• **YOUR TASK**
When a line of the entries contains the word "παιδιά", report that line.

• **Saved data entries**
----------

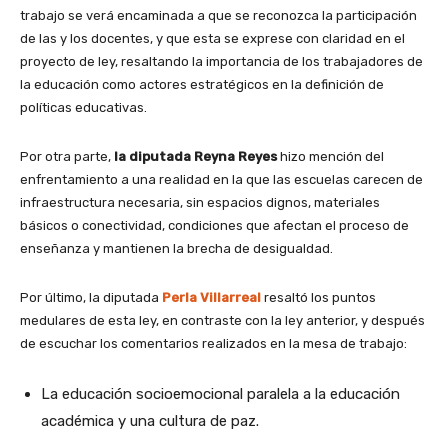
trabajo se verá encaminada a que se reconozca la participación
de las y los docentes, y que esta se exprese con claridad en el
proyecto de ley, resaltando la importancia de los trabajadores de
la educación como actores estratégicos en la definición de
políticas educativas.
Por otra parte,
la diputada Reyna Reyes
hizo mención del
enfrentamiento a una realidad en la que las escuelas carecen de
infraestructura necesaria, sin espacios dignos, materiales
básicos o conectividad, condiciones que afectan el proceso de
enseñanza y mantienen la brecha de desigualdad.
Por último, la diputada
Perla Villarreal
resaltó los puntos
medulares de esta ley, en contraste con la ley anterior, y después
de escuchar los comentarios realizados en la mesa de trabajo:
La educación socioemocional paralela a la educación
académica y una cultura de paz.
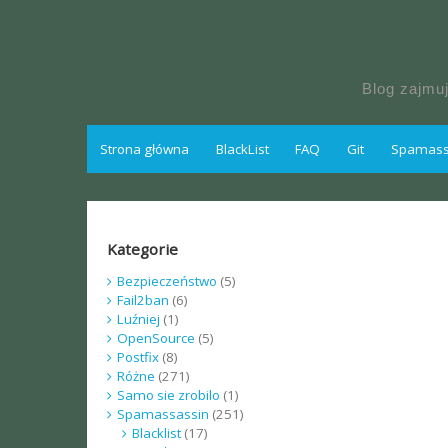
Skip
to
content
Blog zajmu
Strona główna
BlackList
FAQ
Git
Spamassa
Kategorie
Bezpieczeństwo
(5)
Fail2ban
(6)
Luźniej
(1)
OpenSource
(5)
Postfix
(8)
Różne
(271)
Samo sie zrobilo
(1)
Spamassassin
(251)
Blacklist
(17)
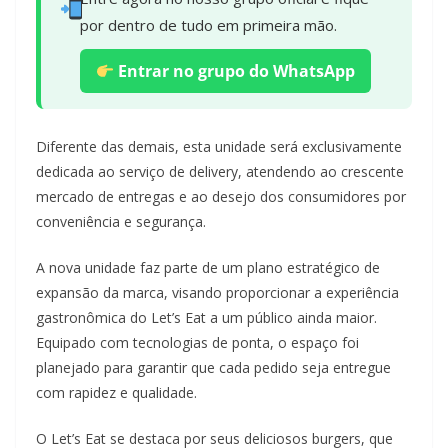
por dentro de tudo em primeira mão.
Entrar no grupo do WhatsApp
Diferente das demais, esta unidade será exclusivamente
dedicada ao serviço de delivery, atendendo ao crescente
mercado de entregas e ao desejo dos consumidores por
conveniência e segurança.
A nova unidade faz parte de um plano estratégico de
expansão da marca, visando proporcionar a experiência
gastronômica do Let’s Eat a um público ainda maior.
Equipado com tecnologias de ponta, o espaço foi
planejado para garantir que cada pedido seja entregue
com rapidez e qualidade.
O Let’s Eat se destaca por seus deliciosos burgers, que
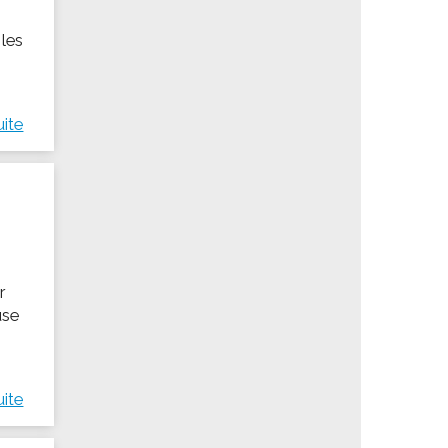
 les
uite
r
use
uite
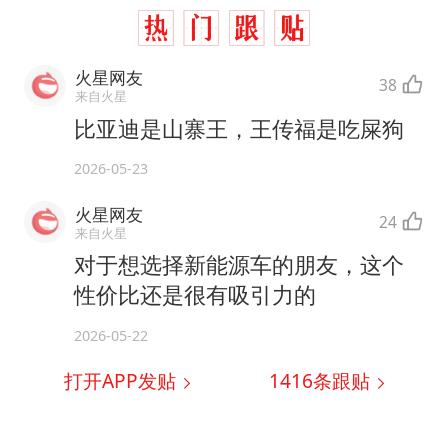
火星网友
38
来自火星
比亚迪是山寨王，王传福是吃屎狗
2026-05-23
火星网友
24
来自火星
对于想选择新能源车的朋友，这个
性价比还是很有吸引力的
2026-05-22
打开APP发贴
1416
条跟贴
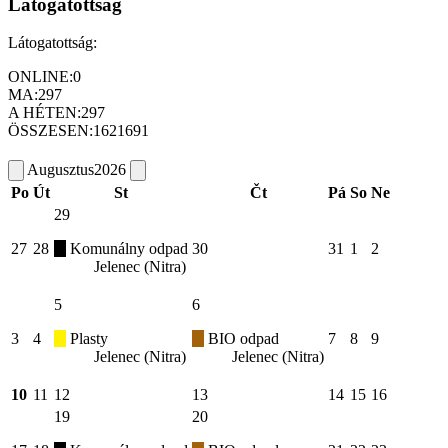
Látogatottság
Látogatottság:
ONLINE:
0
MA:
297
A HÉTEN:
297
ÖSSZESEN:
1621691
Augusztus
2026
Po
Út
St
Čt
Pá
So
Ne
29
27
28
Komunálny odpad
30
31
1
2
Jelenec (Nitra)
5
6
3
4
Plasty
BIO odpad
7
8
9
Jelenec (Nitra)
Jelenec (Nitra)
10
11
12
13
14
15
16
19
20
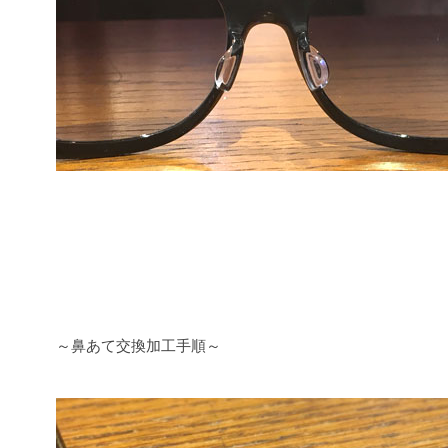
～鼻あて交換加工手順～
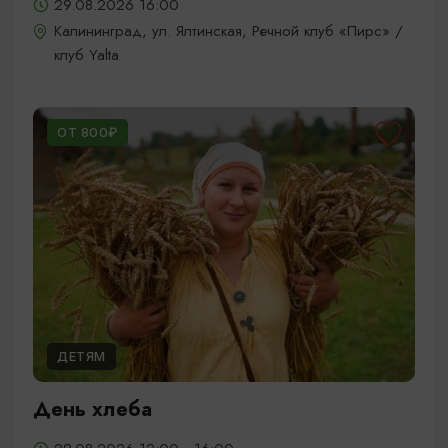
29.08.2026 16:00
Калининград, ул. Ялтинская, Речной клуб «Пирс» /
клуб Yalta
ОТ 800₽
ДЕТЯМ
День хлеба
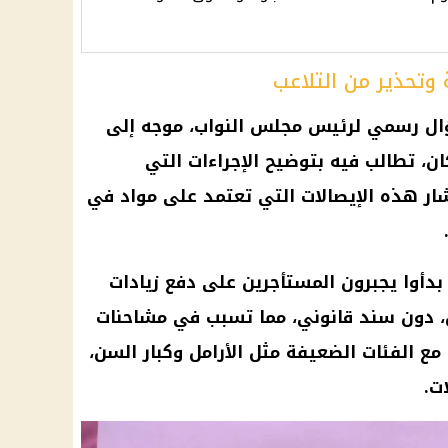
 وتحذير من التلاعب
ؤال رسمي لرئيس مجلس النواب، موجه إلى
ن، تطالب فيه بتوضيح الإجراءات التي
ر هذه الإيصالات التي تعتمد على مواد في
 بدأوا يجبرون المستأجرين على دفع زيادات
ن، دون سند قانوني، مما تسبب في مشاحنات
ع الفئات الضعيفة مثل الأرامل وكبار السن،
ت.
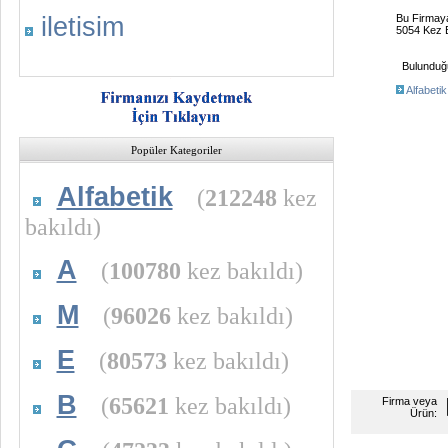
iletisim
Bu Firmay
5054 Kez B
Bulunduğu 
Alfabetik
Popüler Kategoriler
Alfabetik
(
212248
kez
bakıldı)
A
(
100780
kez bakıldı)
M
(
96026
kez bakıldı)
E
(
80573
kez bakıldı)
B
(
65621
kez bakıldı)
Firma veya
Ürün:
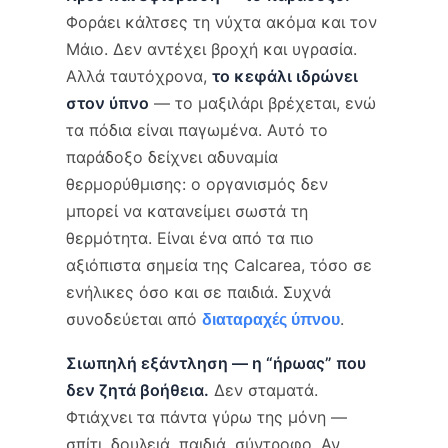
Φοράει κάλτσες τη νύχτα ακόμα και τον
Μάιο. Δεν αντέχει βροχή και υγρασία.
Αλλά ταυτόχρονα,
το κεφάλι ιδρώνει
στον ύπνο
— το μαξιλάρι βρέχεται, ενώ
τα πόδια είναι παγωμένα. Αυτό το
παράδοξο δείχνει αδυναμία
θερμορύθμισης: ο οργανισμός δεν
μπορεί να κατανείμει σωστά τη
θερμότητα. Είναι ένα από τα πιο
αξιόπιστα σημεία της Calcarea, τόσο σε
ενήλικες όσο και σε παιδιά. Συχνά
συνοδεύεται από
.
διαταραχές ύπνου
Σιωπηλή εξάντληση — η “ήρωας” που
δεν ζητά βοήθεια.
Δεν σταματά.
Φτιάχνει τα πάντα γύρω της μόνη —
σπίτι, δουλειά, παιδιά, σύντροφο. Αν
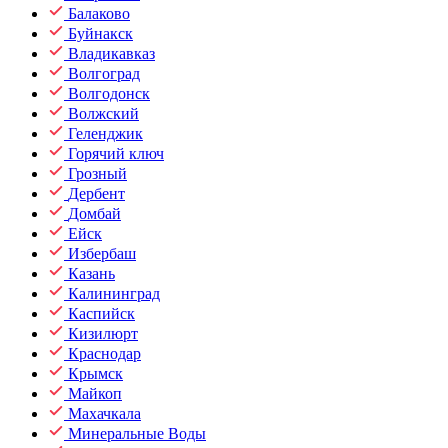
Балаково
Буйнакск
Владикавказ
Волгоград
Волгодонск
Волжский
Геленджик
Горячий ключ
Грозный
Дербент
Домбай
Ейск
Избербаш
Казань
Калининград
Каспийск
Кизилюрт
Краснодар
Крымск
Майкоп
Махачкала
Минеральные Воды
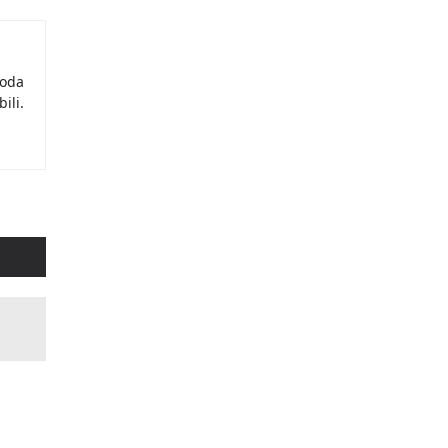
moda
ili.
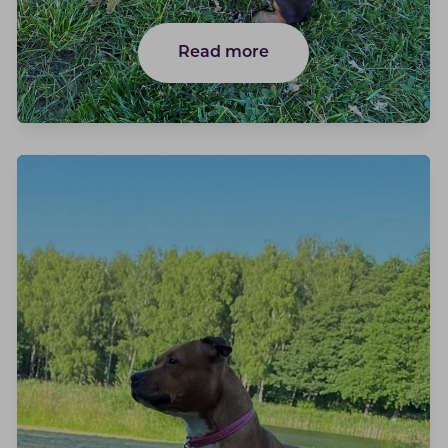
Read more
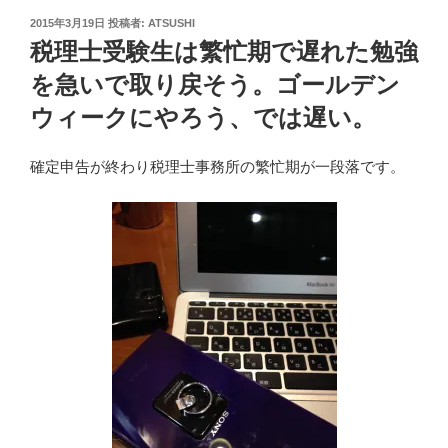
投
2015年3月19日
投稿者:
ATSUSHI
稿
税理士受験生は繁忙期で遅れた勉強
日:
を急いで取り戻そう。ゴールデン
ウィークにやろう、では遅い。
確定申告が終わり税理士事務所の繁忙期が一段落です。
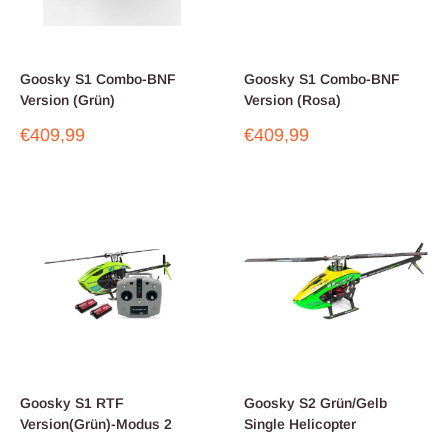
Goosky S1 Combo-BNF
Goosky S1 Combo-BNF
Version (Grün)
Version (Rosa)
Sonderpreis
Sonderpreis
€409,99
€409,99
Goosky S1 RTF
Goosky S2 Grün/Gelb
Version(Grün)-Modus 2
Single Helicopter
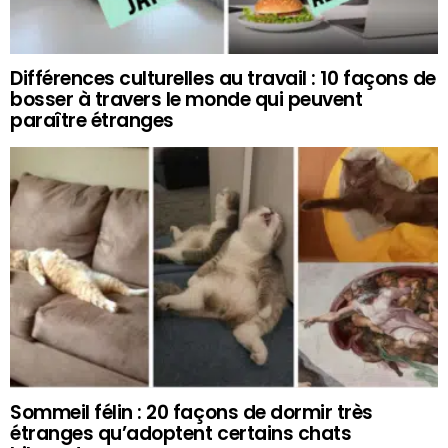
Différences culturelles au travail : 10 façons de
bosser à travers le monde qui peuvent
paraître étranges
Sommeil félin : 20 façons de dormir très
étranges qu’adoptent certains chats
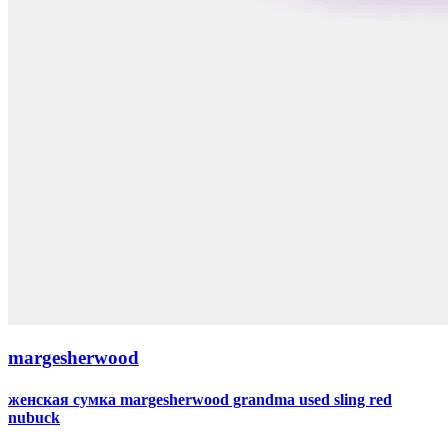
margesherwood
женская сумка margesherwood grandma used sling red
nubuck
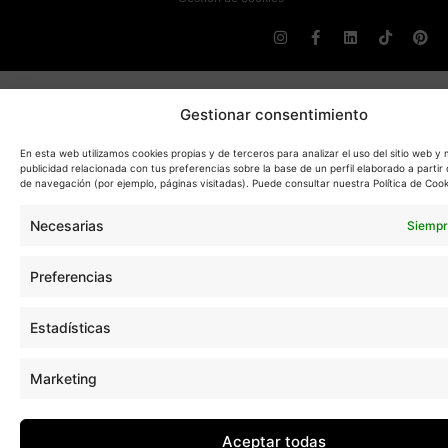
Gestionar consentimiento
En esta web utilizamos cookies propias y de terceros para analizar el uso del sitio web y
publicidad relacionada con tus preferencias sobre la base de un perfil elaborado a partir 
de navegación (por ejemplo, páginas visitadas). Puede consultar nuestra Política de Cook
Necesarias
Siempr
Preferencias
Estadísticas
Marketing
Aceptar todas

----------

• **RESULT FOR THIS TASK**
ενήλικες όσο και σε παιδιά. Συχνά
σπίτι, δουλειά, παιδιά, σύντροφο. Αν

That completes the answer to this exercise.